Results are reported as mean ± standard deviation unless otherwise noted. Results in all figures are presented as mean ± standard error, with all observations first averaged within, and then across subjects. For all statistical tests, the critical significance level is defined as α = 0.05. All reported degrees of freedom and P-values are from the final statistical model for each measure. Final statistical models include AGE as the primary variable of interest, all significant main effects, and all significant interactions, but exclude nonsignificant interactions. Note that because significant interactions vary between measures, degrees of freedom are not uniform.
RESULTS
Baseline
During the baseline condition, mixed-model analysis revealed no significant main effect of TIME AWAKE or AGE on the ADD test or on any PVT reaction time measure. There was a significant main effect of TIME AWAKE on subjective sleepiness (KSS) during baseline (F 4, 645 = 12.88, P < 0.0001), with subjects feeling sleepier the longer they were awake. There was also a significant main effect of AGE on subjective sleepiness (KSS) during baseline (F (1, 645 = 4.86, P = 0.0278), with older subjects reporting that they were significantly less sleepy than younger subjects. Because baseline data were collected while subjects were under normally entrained conditions, an effect of CIRCADIAN PHASE was not tested on baseline observations. Baseline group means for all measures are provided in Table 1.
Table 1.
KSS: subjective sleepiness | ADD: # of correct calculations | PVT: mean RT (msec) | PVT: fastest 10% RTs (msec) | PVT: # of lapses (RTs > 500 msec) | |
---|---|---|---|---|---|
Age Group | |||||
Younger subjects | 3.43 ± 0.07 | 41.19 ± 0.93 | 288.80 ± 4.33 | 217.26 ± 2.67 | 2.67 ± 0.29 |
Older subjects | 2.59 ± 0.07 | 44.94 ± 0.96 | 296.59 ± 4.80 | 217.17 ± 2.94 | 2.65 ± 0.38 |
Group mean ± standard error are presented, with data first averaged within, and then across subjects in each age group. For subjective sleepiness (KSS), higher values indicate greater self-assessed sleepiness.
Forced desynchrony
Subjective sleepiness
Mixed-model analysis revealed a significant main effect of TIME AWAKE on subjective sleepiness (F 4, 6061 = 73.09, P < 0.0001), with subjects reporting increased sleepiness the longer they were awake. There was a significant main effect of CIRCADIAN PHASE on subjective sleepiness (F 5, 6061 = 164.43, P < 0.0001), with the greatest levels of sleepiness reported near the time of the core body temperature minimum. There was also a significant main effect of FD CYCLE on subjective sleepiness (F 2, 6061 = 3.33, P = 0.0357), with subjects feeling more sleepy in each successive FD cycle as the study progressed. There was an overall main effect of AGE on subjective sleepiness (F 1, 6061 = 4.35, P = 0.0372), with older subjects reporting themselves to be less sleepy than younger subjects.

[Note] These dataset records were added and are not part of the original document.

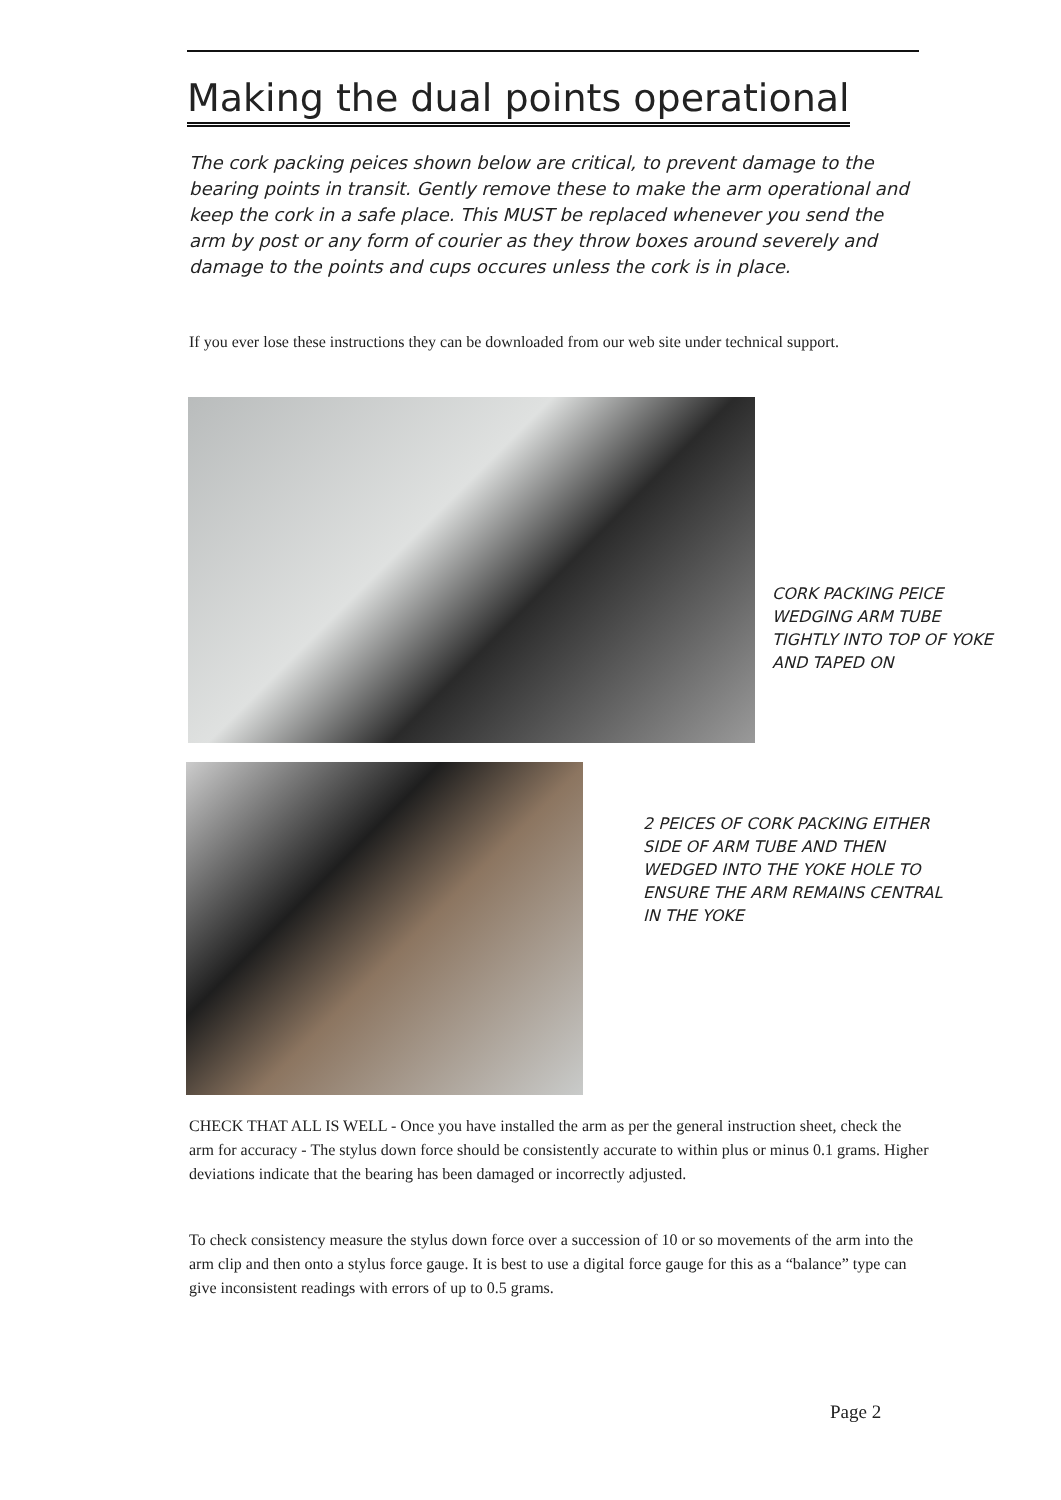Making the dual points operational
The cork packing peices shown below are critical, to prevent damage to the bearing points in transit. Gently remove these to make the arm operational and keep the cork in a safe place. This MUST be replaced whenever you send the arm by post or any form of courier as they throw boxes around severely and damage to the points and cups occures unless the cork is in place.
If you ever lose these instructions they can be downloaded from our web site under technical support.
CORK PACKING PEICE
WEDGING ARM TUBE
TIGHTLY INTO TOP OF YOKE
AND TAPED ON
2 PEICES OF CORK PACKING EITHER
SIDE OF ARM TUBE AND THEN
WEDGED INTO THE YOKE HOLE TO
ENSURE THE ARM REMAINS CENTRAL
IN THE YOKE
CHECK THAT ALL IS WELL - Once you have installed the arm as per the general instruction sheet, check the arm for accuracy - The stylus down force should be consistently accurate to within plus or minus 0.1 grams. Higher deviations indicate that the bearing has been damaged or incorrectly adjusted.
To check consistency measure the stylus down force over a succession of 10 or so movements of the arm into the arm clip and then onto a stylus force gauge. It is best to use a digital force gauge for this as a “balance” type can give inconsistent readings with errors of up to 0.5 grams.
Page 2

There was a significant interaction of TIME AWAKE and AGE on subjective sleepiness (F 4, 6061 = 17.38, P < 0.0001). Older subjects began the wake episode significantly less sleepy than younger subjects, but as the wake episode continued the increase in sleepiness of younger subjects was less pronounced than that of older subjects. Post hoc tests revealed that there were significant age differences in the 2-h (F 1, 6061 = 11.07, P = 0.0009), 4-h (F (1, 6061 = 8.33, P = 0.0039), and 6-h (F 1, 6061 = 6.44, P = 0.0112) TIME AWAKE bins, with older subjects feeling significantly less sleepy than younger subjects in each of these bins; but no significant AGE difference in the 8-h or 10-h TIME AWAKE bins (Figure 2, panel A).
There was also a significant CIRCADIAN PHASE and AGE interaction on subjective sleepiness (F 5, 6061 = 3.26, P = 0.0061). Post hoc tests revealed that these significant age differences were in the 0° (F 1, 6061 = 7.39, P = 0.0066), 120° (F 1, 6061 = 6.01, P = 0.0143), and 300° (F 1, 6061 = 4.93, P = 0.0264) CIRCADIAN PHASE bins, with older subjects feeling significantly less sleepy than younger subjects at these circadian phases (see Figure 3, panel A).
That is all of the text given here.